(Aim of the exercise)
Please copy all of the records exactly, leaving nothing out.

(Records supplied)

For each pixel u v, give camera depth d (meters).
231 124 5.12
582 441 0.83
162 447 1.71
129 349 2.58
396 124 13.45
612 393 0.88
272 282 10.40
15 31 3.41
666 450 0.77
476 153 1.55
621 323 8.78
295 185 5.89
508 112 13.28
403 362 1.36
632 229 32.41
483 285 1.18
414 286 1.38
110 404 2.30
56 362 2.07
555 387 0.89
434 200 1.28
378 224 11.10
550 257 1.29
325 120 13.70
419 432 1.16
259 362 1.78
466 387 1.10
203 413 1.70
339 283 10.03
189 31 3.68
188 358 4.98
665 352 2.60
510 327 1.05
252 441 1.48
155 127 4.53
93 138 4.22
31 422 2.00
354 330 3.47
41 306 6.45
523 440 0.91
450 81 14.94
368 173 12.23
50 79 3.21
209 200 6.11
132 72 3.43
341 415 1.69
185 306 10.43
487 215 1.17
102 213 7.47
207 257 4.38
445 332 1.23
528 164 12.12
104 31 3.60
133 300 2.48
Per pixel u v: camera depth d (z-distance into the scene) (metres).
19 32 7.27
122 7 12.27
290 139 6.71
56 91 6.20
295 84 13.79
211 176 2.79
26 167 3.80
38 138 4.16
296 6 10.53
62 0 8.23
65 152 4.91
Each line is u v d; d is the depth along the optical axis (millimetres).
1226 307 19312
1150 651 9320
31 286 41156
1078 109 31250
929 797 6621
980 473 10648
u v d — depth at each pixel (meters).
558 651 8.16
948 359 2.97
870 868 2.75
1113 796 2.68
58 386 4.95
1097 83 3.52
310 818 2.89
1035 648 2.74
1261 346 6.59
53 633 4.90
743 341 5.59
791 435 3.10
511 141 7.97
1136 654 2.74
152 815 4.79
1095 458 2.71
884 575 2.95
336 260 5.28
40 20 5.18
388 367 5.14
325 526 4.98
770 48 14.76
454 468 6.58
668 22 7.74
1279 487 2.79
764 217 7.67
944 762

(Exercise answer)
For each pixel u v, give camera depth d (meters).
231 124 5.12
582 441 0.83
162 447 1.71
129 349 2.58
396 124 13.45
612 393 0.88
272 282 10.40
15 31 3.41
666 450 0.77
476 153 1.55
621 323 8.78
295 185 5.89
508 112 13.28
403 362 1.36
632 229 32.41
483 285 1.18
414 286 1.38
110 404 2.30
56 362 2.07
555 387 0.89
434 200 1.28
378 224 11.10
550 257 1.29
325 120 13.70
419 432 1.16
259 362 1.78
466 387 1.10
203 413 1.70
339 283 10.03
189 31 3.68
188 358 4.98
665 352 2.60
510 327 1.05
252 441 1.48
155 127 4.53
93 138 4.22
31 422 2.00
354 330 3.47
41 306 6.45
523 440 0.91
450 81 14.94
368 173 12.23
50 79 3.21
209 200 6.11
132 72 3.43
341 415 1.69
185 306 10.43
487 215 1.17
102 213 7.47
207 257 4.38
445 332 1.23
528 164 12.12
104 31 3.60
133 300 2.48
Per pixel u v: camera depth d (z-distance into the scene) (metres).
19 32 7.27
122 7 12.27
290 139 6.71
56 91 6.20
295 84 13.79
211 176 2.79
26 167 3.80
38 138 4.16
296 6 10.53
62 0 8.23
65 152 4.91
Each line is u v d; d is the depth along the optical axis (millimetres).
1226 307 19312
1150 651 9320
31 286 41156
1078 109 31250
929 797 6621
980 473 10648
u v d — depth at each pixel (meters).
558 651 8.16
948 359 2.97
870 868 2.75
1113 796 2.68
58 386 4.95
1097 83 3.52
310 818 2.89
1035 648 2.74
1261 346 6.59
53 633 4.90
743 341 5.59
791 435 3.10
511 141 7.97
1136 654 2.74
152 815 4.79
1095 458 2.71
884 575 2.95
336 260 5.28
40 20 5.18
388 367 5.14
325 526 4.98
770 48 14.76
454 468 6.58
668 22 7.74
1279 487 2.79
764 217 7.67
944 762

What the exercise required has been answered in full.